■ YOUR INSTRUCTIONS: Output every entry below word for word, without its pictures.

Items from a dataset:

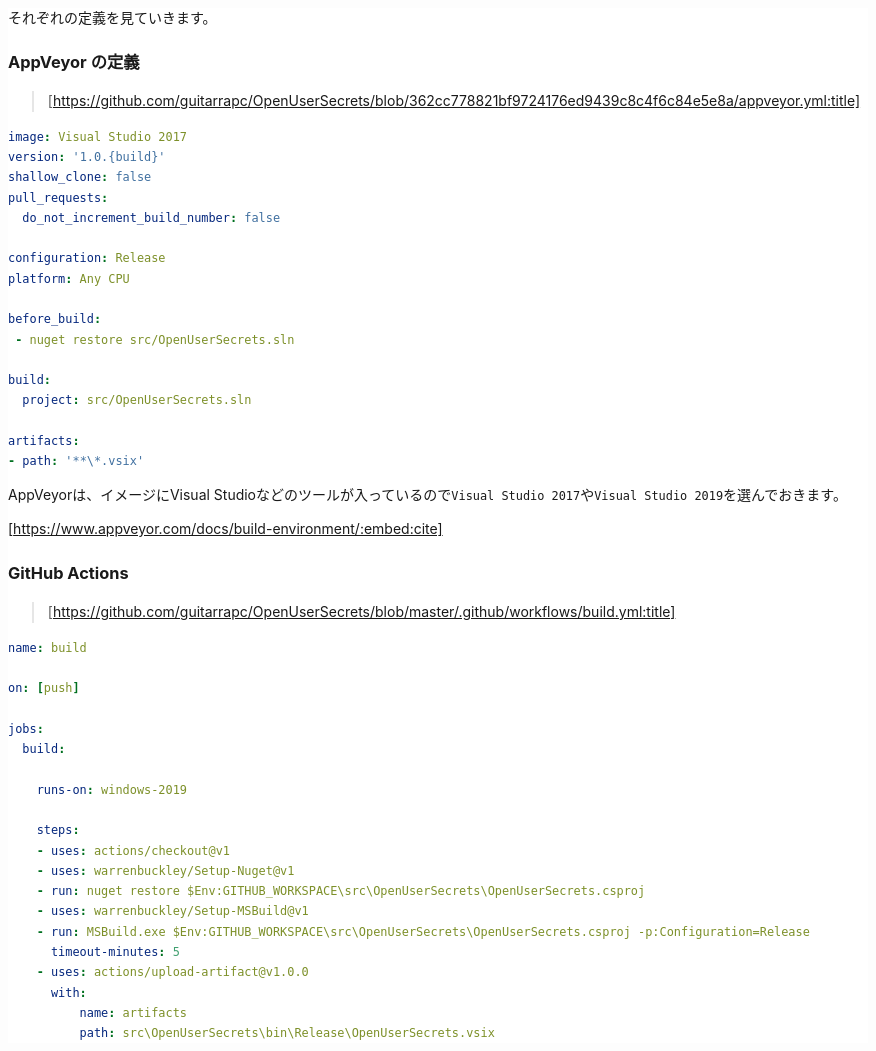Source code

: それぞれの定義を見ていきます。

### AppVeyor の定義

> [https://github.com/guitarrapc/OpenUserSecrets/blob/362cc778821bf9724176ed9439c8c4f6c84e5e8a/appveyor.yml:title]

```yaml
image: Visual Studio 2017
version: '1.0.{build}'
shallow_clone: false
pull_requests:
  do_not_increment_build_number: false

configuration: Release
platform: Any CPU

before_build:
 - nuget restore src/OpenUserSecrets.sln

build:
  project: src/OpenUserSecrets.sln

artifacts:
- path: '**\*.vsix'
```

AppVeyorは、イメージにVisual Studioなどのツールが入っているので`Visual Studio 2017`や`Visual Studio 2019`を選んでおきます。



[https://www.appveyor.com/docs/build-environment/:embed:cite]


### GitHub Actions

> [https://github.com/guitarrapc/OpenUserSecrets/blob/master/.github/workflows/build.yml:title]

```yaml
name: build

on: [push]

jobs:
  build:

    runs-on: windows-2019

    steps:
    - uses: actions/checkout@v1
    - uses: warrenbuckley/Setup-Nuget@v1
    - run: nuget restore $Env:GITHUB_WORKSPACE\src\OpenUserSecrets\OpenUserSecrets.csproj
    - uses: warrenbuckley/Setup-MSBuild@v1
    - run: MSBuild.exe $Env:GITHUB_WORKSPACE\src\OpenUserSecrets\OpenUserSecrets.csproj -p:Configuration=Release
      timeout-minutes: 5
    - uses: actions/upload-artifact@v1.0.0
      with:
          name: artifacts
          path: src\OpenUserSecrets\bin\Release\OpenUserSecrets.vsix

```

■ OUTPUT FOR THIS EXERCISE:
Source code

: それぞれの定義を見ていきます。

### AppVeyor の定義

> [https://github.com/guitarrapc/OpenUserSecrets/blob/362cc778821bf9724176ed9439c8c4f6c84e5e8a/appveyor.yml:title]

```yaml
image: Visual Studio 2017
version: '1.0.{build}'
shallow_clone: false
pull_requests:
  do_not_increment_build_number: false

configuration: Release
platform: Any CPU

before_build:
 - nuget restore src/OpenUserSecrets.sln

build:
  project: src/OpenUserSecrets.sln

artifacts:
- path: '**\*.vsix'
```

AppVeyorは、イメージにVisual Studioなどのツールが入っているので`Visual Studio 2017`や`Visual Studio 2019`を選んでおきます。



[https://www.appveyor.com/docs/build-environment/:embed:cite]


### GitHub Actions

> [https://github.com/guitarrapc/OpenUserSecrets/blob/master/.github/workflows/build.yml:title]

```yaml
name: build

on: [push]

jobs:
  build:

    runs-on: windows-2019

    steps:
    - uses: actions/checkout@v1
    - uses: warrenbuckley/Setup-Nuget@v1
    - run: nuget restore $Env:GITHUB_WORKSPACE\src\OpenUserSecrets\OpenUserSecrets.csproj
    - uses: warrenbuckley/Setup-MSBuild@v1
    - run: MSBuild.exe $Env:GITHUB_WORKSPACE\src\OpenUserSecrets\OpenUserSecrets.csproj -p:Configuration=Release
      timeout-minutes: 5
    - uses: actions/upload-artifact@v1.0.0
      with:
          name: artifacts
          path: src\OpenUserSecrets\bin\Release\OpenUserSecrets.vsix

```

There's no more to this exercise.